There is a huge difference between knowing and KNOWING. Knowing your tools
well enough lets you focus on the problem rather than searching how to hacking
your way through. Don't be a copy paste programmer.

Don't be mislead by fast typers either.

Fast turnaround is good, but stable code is better. What's the point of
finishing in 1 day instead of 2 if you'll be debugging for a week afterwards?
With enough practice you'll be able to get the stable code out in the same
time as the fast typer.

Some book recommendations:

-Code Complete 2.

-Refactoring: Improving the Design of Existing Code.

-Clean Code.

-Head first design patterns.

------
jamesbritt
"Skill to do comes of doing"

    
    
       -- Ralph Waldo Emerson 
    
    

Also, as others have said, please do not aspire to "rock star" or "ninja."

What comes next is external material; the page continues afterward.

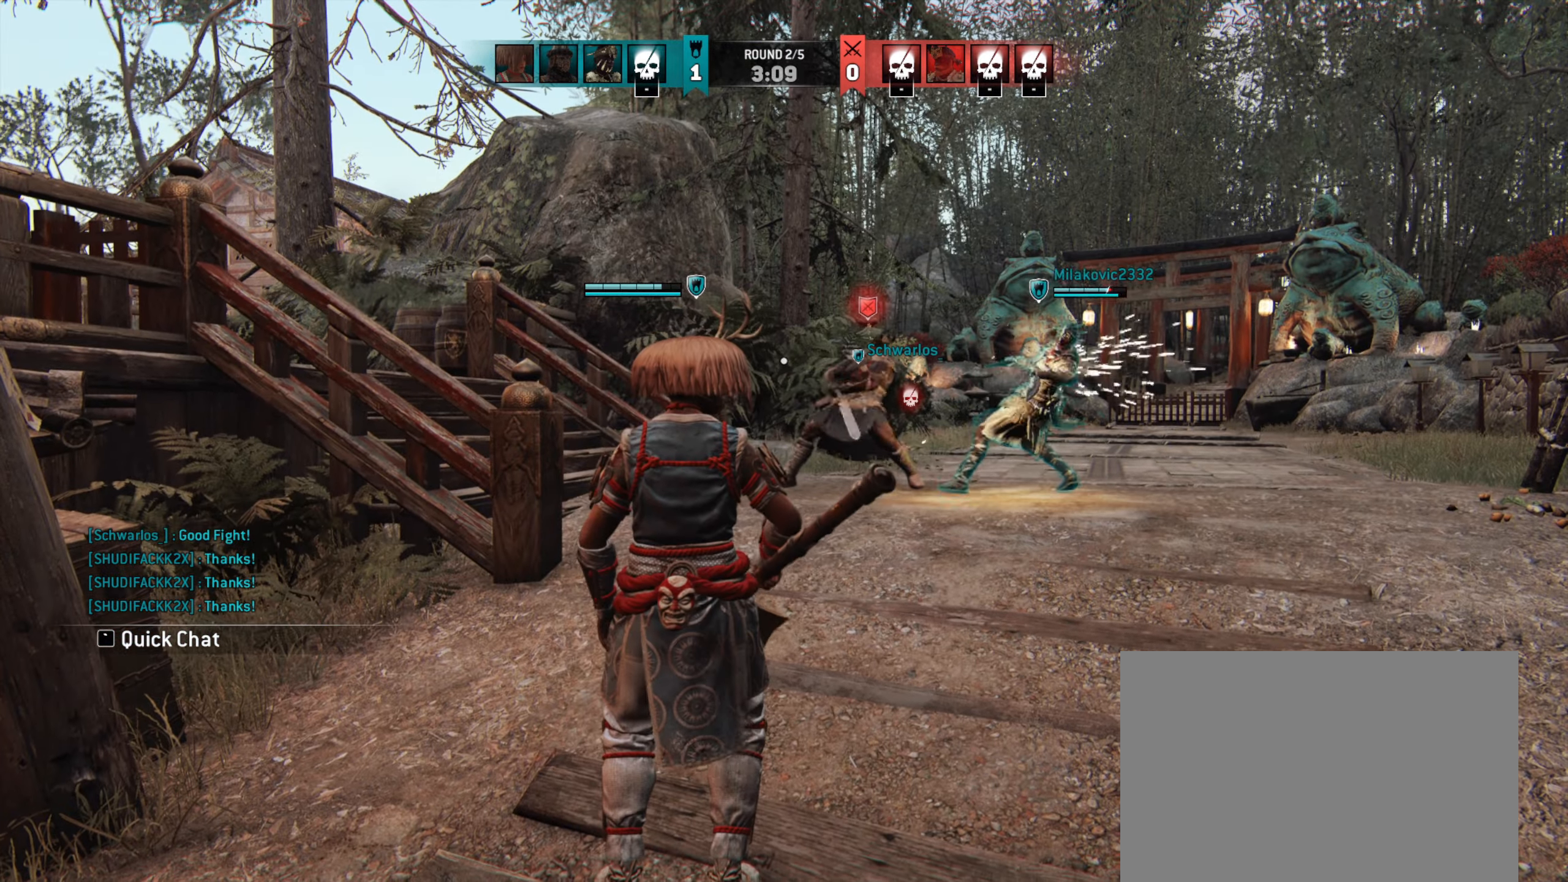
{"keys": ["d"], "mouse": [], "events": []}
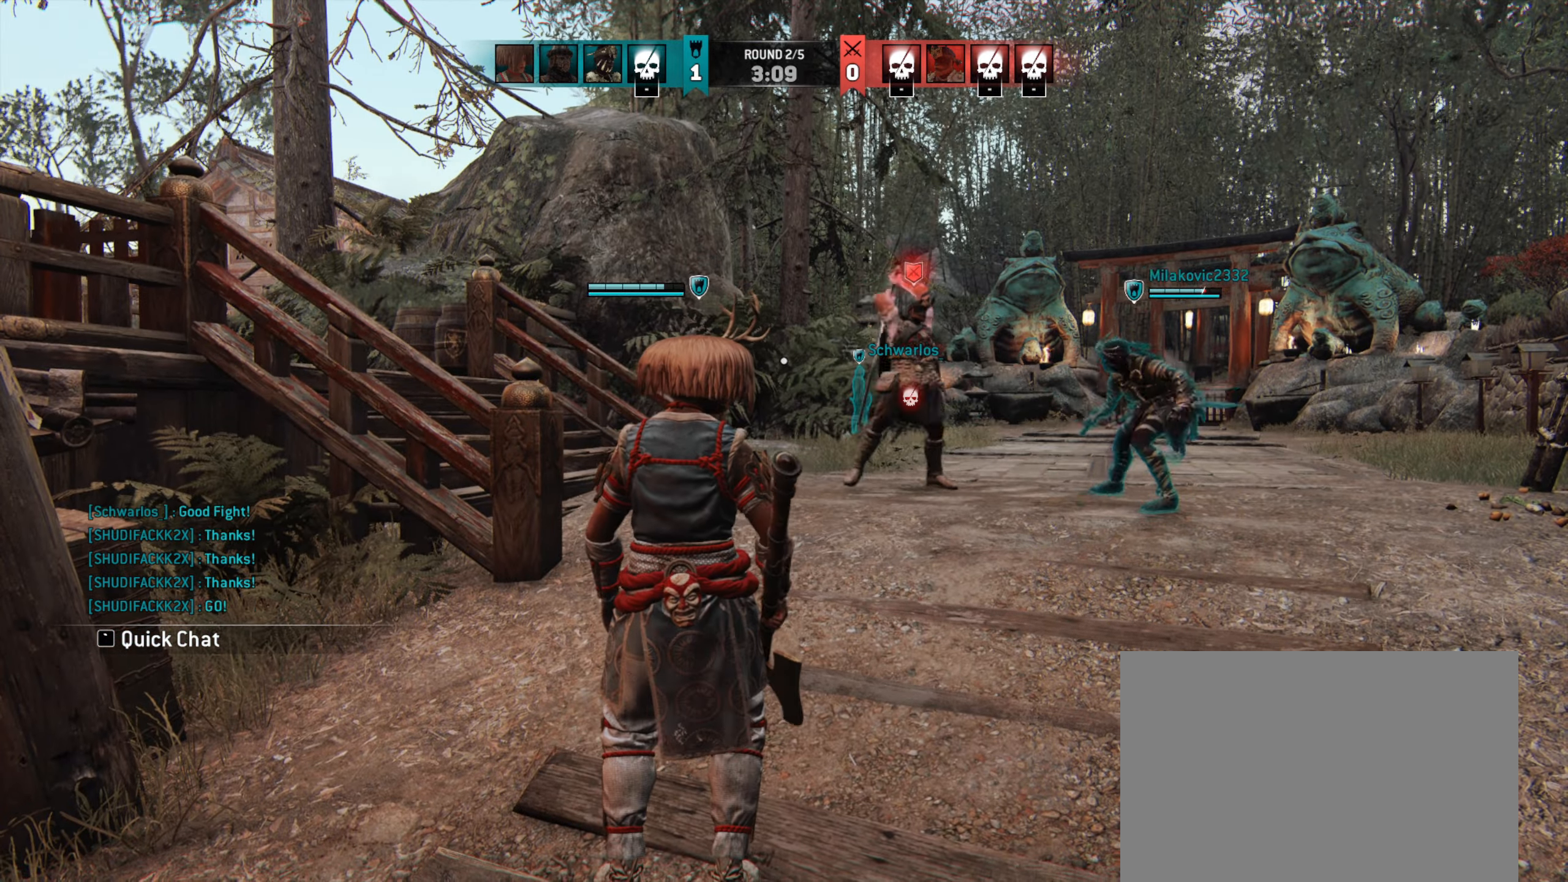
{"keys": ["d"], "mouse": [], "events": []}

Constantly test yourself and keep reaching.

------
akadien
Hey, you're not Steve Jobs, are you?

First, aspire to be a great engineer. Ninjas are for turtles and Rockstar is
caffeinated sugar water.

Second, design and implement software. Write programs in areas that interest
you. Then iterate and design something that your friends or family can use.

Finally, do your best and forget the rest. And continually get better doing
it.

(It wouldn't hurt to read "Programming Pearls".)

------
seasoup
I see the problem,

Javascript programmers are Ninjas

CSS experts are Wizards

PHP Developers are Rockstars

I think you are looking to be more of a Java or C Guru, Perl Hacker, or Python
Developer.

Not sure why Python experts don't get a "cool" name, that just seems to be the
way it is.

------
bretthellman
According to Malcolm Gladwell, which I agree with, it's practice and
persistence. How many hours are you coding a day? How many hours are you
spending learning to code smarter?

------
moonpolysoft
If you want to get better, build more things.

And don't use the terms "code ninja" or "rockstar" to describe engineers.
Those terms are self aggrandizing crap that inadequate engineers use to stroke
their own egos. At best using those terms marks you as being naive.